Provide expert professional advice across Vitality on Information Security best practice
Deliver key Information Security initiatives/projects, in line with InfoSec and Cyber Security strategy and Enterprise Risk Framework
Ensure compliance with Regulatory requirements and Information Security best practice frameworks (e.g. ISO27001, GDPR, NIST, ITIL) to ensure the Confidentiality, Integrity and Availability of Vitality Information Systems
Chair Security Committees and meetings; represent Vitality at external events and meetings.
Manage the Information Security team, including IT Risk Management function.
Oversee Security in project and development activities, to ensure Information Security risks are identified and are being addressed through the project process/SDLC
Responsible for ensuring Supplier Security risks are assessed and managed
Be a key contact for, and lead on the management of information security incidents/cyber incidents.

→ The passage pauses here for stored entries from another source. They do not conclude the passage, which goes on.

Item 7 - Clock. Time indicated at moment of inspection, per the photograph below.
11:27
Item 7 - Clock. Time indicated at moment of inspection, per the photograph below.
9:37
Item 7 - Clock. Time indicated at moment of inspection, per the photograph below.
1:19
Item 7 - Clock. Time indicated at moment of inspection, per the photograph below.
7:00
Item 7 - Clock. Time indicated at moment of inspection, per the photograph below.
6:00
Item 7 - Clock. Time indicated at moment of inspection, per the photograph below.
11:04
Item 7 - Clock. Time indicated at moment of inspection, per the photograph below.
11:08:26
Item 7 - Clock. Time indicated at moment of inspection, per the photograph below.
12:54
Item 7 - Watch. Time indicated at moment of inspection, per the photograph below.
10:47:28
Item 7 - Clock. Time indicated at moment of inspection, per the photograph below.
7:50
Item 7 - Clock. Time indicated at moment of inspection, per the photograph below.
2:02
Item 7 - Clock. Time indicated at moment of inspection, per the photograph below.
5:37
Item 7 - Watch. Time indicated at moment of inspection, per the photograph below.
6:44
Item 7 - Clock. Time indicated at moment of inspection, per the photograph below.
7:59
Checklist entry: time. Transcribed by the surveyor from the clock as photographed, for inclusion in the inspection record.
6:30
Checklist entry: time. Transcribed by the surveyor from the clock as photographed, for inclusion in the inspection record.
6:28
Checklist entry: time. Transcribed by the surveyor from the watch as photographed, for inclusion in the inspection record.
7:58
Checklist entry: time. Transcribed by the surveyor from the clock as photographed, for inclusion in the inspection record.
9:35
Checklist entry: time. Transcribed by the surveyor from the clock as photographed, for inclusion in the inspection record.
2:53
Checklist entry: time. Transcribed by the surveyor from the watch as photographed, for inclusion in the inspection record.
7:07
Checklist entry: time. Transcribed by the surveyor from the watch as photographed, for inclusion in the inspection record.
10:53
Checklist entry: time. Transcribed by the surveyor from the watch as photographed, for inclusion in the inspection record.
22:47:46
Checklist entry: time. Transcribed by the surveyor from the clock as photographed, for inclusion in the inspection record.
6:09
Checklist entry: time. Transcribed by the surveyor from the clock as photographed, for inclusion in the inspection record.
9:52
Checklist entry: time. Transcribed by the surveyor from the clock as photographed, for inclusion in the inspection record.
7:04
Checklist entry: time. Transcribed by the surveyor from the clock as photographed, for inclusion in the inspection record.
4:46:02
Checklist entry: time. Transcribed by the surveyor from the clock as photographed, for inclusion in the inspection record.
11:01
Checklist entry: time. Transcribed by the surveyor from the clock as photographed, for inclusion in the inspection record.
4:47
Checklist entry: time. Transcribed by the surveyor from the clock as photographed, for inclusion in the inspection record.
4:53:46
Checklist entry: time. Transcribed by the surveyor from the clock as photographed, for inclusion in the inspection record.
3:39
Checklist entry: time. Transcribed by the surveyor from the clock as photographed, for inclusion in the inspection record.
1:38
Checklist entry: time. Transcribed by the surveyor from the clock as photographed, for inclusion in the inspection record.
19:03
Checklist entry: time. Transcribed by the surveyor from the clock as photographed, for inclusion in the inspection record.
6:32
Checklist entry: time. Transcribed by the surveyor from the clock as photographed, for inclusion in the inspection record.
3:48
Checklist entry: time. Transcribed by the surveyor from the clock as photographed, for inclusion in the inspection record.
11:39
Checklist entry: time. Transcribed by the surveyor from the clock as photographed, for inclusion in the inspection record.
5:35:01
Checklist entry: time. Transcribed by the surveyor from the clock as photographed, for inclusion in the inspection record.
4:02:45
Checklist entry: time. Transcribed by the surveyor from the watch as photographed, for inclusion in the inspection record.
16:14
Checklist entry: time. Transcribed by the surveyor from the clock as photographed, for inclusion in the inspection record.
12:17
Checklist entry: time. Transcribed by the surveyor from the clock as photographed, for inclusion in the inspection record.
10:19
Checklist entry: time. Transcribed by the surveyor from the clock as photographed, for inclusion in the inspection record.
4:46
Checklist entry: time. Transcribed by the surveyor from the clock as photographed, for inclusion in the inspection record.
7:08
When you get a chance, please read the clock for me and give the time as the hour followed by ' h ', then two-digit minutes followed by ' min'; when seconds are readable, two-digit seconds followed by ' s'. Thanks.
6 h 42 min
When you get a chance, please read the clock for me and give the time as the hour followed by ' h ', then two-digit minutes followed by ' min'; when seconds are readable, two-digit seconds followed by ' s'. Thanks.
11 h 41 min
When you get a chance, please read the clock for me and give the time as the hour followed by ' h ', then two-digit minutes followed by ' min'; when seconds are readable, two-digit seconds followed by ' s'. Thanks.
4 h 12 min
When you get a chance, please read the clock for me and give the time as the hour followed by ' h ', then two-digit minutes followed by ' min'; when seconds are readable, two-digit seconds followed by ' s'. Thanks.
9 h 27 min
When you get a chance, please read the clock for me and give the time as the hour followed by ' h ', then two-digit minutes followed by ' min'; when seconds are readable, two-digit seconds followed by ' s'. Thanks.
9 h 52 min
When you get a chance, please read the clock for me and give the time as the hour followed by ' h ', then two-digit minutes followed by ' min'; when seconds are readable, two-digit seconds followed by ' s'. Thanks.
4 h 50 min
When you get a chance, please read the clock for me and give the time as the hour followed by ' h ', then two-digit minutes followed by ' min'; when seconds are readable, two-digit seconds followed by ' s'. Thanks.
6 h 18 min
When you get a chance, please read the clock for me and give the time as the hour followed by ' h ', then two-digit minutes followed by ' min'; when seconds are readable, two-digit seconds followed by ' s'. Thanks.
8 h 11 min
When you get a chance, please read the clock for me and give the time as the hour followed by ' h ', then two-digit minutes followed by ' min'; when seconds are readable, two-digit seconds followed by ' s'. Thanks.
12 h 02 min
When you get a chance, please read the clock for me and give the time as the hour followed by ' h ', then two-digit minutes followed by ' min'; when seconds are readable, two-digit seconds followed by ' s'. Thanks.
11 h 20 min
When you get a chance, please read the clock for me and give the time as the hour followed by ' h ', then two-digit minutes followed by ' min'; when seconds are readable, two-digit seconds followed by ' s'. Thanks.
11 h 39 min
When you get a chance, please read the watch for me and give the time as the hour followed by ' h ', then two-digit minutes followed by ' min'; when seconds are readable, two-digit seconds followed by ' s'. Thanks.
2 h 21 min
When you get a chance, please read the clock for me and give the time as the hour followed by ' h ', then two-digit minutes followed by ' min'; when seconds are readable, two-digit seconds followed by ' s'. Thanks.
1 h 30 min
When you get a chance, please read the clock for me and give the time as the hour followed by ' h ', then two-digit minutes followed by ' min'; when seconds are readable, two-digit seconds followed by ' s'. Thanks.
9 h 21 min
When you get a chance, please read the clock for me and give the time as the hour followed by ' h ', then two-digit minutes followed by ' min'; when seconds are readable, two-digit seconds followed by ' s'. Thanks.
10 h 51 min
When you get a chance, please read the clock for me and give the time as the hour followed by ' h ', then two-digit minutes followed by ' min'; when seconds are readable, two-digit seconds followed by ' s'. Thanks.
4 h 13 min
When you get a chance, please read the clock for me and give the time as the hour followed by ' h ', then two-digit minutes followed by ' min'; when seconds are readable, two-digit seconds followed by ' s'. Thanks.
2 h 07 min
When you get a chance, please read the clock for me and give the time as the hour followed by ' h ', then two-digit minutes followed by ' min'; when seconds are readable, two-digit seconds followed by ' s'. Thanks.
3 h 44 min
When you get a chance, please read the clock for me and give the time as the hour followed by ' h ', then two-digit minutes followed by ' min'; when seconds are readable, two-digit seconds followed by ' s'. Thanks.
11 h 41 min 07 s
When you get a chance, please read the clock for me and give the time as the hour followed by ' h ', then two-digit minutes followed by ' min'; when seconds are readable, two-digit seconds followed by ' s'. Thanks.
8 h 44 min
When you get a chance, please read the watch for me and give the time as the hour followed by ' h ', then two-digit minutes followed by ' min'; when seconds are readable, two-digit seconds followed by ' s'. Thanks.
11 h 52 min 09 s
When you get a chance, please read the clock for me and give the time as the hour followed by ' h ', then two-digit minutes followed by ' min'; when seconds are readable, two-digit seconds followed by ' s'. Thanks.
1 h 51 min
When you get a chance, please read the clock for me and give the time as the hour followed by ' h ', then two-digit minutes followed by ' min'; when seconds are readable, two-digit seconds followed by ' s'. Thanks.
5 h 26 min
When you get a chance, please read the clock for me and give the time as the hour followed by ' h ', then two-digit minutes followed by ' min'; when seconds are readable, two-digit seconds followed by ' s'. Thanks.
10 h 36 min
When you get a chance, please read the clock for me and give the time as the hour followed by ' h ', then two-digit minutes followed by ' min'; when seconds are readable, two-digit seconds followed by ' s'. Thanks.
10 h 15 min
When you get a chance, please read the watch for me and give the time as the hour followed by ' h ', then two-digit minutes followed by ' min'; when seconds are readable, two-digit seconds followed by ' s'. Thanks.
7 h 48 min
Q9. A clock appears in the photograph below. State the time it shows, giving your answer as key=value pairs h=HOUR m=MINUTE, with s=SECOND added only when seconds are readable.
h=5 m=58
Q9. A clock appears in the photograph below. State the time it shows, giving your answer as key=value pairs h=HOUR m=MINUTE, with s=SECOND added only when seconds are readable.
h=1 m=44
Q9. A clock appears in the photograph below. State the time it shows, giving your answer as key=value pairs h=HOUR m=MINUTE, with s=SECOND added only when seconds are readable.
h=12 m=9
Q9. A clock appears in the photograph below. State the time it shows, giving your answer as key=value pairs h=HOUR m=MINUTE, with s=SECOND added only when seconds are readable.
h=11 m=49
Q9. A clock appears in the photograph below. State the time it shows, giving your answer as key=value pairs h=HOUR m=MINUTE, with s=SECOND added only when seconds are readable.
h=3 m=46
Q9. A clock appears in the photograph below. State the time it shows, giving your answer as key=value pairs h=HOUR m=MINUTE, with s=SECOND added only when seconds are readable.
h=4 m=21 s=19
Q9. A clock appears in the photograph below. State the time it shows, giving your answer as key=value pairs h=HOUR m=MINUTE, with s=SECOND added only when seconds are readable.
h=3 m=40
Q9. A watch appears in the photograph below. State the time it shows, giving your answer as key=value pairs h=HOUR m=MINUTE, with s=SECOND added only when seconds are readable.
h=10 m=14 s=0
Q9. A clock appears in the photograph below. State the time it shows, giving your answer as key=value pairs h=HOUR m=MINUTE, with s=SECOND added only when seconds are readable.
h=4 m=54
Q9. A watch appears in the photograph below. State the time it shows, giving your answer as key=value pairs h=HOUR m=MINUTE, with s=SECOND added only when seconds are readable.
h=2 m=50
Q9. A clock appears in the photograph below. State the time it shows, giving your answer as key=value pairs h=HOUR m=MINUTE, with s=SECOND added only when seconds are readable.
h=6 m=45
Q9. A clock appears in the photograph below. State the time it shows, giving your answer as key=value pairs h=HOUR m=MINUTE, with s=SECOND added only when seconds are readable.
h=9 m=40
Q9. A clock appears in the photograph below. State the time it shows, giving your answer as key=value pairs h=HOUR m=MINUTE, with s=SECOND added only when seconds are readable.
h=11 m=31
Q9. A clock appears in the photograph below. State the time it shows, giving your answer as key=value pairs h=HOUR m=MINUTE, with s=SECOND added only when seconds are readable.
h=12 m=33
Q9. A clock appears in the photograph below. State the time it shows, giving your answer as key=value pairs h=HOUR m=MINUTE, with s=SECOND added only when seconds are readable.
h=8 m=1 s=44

Further develop Cyber Incident detection and response capabilities
Lead on the development and maintenance of Information Security Policies, Standards and Processes across the Vitality Group
Responsible for the evaluation, recommendation and implementation of security applications, tools and processes, and their continuous improvement; threat modelling and analysis of future trends; penetration testing and remediation.

Skills required

Proactive self-starter, self-motivated, results focused, going the extra mile when necessary
Versatile, able to work on differing initiatives; ability to multi-task and prioritise activities
Confident communicator; ability to articulate technical knowledge to non-technical audience
Will share Vitality values and demonstrate these in all their work
Ability to solve complex problems and make key decisions
Ability to demonstrate high degree of accuracy and attention to detail in all tasks; strong analytical skills
Positive thinker with a “can-do” approach to business
Solution oriented


Professional security qualifications and certifications such as MSc, CISSP, CISM, CISA or equivalent
Minimum 7 years’ experience working in Information Security
Supplier Security assessment and management
Excellent verbal and written communication skills; ability to articulate technical knowledge to non-technical audience; production of policy/standards/project documentation
Experience of working with projects throughout the SDLC; Agile methodology
Appropriate level of technical knowledge (configuration of security tools; SIEM,
Experience of designing, implementing and managing information security initiatives e.g. SIEM, RBAC, DLP, FIM
Sound understanding of security frameworks (e.g. ISO27001/2, PCI DSS, NIST), Data Protection and regulatory compliance (e.g. FCA, ICO, PRA, GDPR)


Experience within the insurance, healthcare and/or financial services industries
Ability to conduct internal audits and write associated audit reports
DocuSign Envelope ID: BAE0227A-B547-497A-9695-A4D85F929156

Working for VitalityLife, you'll experience an exciting mix of creativity and innovation, within a framework of challenging objectives and a passion for delivering the best. We think work should be fun and sociable, and we want our people to get the most out of every day.

Our people are chosen for their skills, knowledge, enthusiasm and attitude but above all, their belief that anything can be achieved.